P.L., C.G., S.G., domiciliati in

ROMA, PIAZZA CAVOUR, presso la CANCELLERIA DELLA CORTE SUPREMA DI

CASSAZIONE, rappresentati e difesi dall’avvocato FRANCESCO ACERBONI;

– ricorrenti principali –

CASINO’ MUNICIPALE DI VENEZIA GIOCO S.P.A., già CASINO’ MUNICIPALE

DI VENEZIA S.P.A., in persona del legale rappresentante pro tempore,

elettivamente domiciliata in ROMA, VIALE MAZZINI 134, presso lo

studio dell’avvocato LUIGI FIORILLO, rappresentata e difesa

dall’avvocato ADALBERTO PERULLI;

– controricorrente – ricorrente incidentale –

avverso la sentenza n. 552/2015 della CORTE D’APPELLO di VENEZIA,

depositata il 10/12/2015 r.g.n. 1309/2012;

udita la relazione della causa svolta nella pubblica udienza del

16/09/2020 dal Consigliere Dott. ANTONELLA PAGETTA;

udito il P.M. in persona del Sostituto Procuratore Generale Dott.

CELESTE ALBERTO, che ha concluso per l’accoglimento del ricorso per

quanto di ragione, rigetto ricorso incidentale condizionato;

udito l’Avvocato ANDREA RECCHIA per delega avvocato FRANCESCO

ACERBONBI;

udito l’Avvocato ADALBERTO PERULLI.

 

Fatto

FATTI DI CAUSA

1. La Corte d’appello di Venezia, accogliendo l’impugnazione proposta dal Casinò Municipale di Venezia s.p.a. ed in riforma della sentenza di primo grado, dichiarata cessata la materia del contendere in relazione all’appello della società nei confronti del dipendente di G.A., ha rigettato la domanda proposta da P.L., C.G. e S.G. – tutti dipendenti da Casinò Municipale di Venezia s.p.a. con mansioni di croupier addetti ai tavoli da gioco al reparto roulette – volta ad ottenere l’accertamento del loro diritto a percepire il trattamento economico minimo garantito da una clausola (art. 48) del contratto collettivo aziendale vigente a partire dal 1990, reiterata nei vari contratti succedutisi nel tempo, con riflessi anche sulla determinazione del tfr.

2. La Corte territoriale ha ritenuto corretto, sulla base dell’interpretazione logico letterale della clausola contrattuale, il criterio adottato dal Casinò, secondo il quale il calcolo del minimo garantito sulle mance pro capite doveva avvenire con riferimento alla sola quota di incassi destinata ai dipendenti, ossia sul 50% anzichè sul 100% del totale delle mance.

3. Avverso la sentenza, P.L., C.G. e S.G. hanno proposto ricorso per cassazione articolando otto motivi; Casinò di Venezia Gioco s.p.a. (già Casinò Municipale di Venezia Gioco s.p.a.) ha resistito con tempestivo controricorso e ricorso incidentale condizionato affidato a due motivi.

4. Casinò di Venezia Gioco s.p.a. ha depositato memoria ai sensi dell’art. 378 c.p.c..

MATERIALE FORNITO —
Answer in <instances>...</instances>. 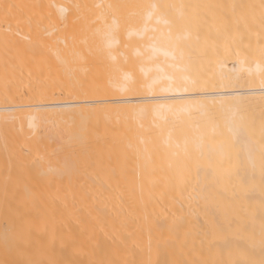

COSA SI CHIEDE — Puoi continuare il testo sulla causa dei croupier del Casinò di Venezia, riprendendo subito dopo l'ultima frase?

RISPOSTA —
Diritto

RAGIONI DELLA DECISIONE

1. Con il primo motivo di ricorso i ricorrenti deducono violazione e falsa applicazione delle norme di ermeneutica del contratto di cui agli artt. 1362 c.c. e ss.. Premesso che il giudice di appello aveva dichiarato di fondare la propria interpretazione prevalentemente sul dato letterale della clausola contrattuale pur dando atto che questa non aveva un contenuto chiaro ed inequivoco, censurano la sentenza impugnata in base alla considerazione che il ricorso al criterio letterale quale strumento di interpretazione primaria è possibile solo ove le espressioni usate dalle parti siano di chiaro ed inequivoco significato, circostanza questa positivamente esclusa dalla stessa valutazione della Corte di merito.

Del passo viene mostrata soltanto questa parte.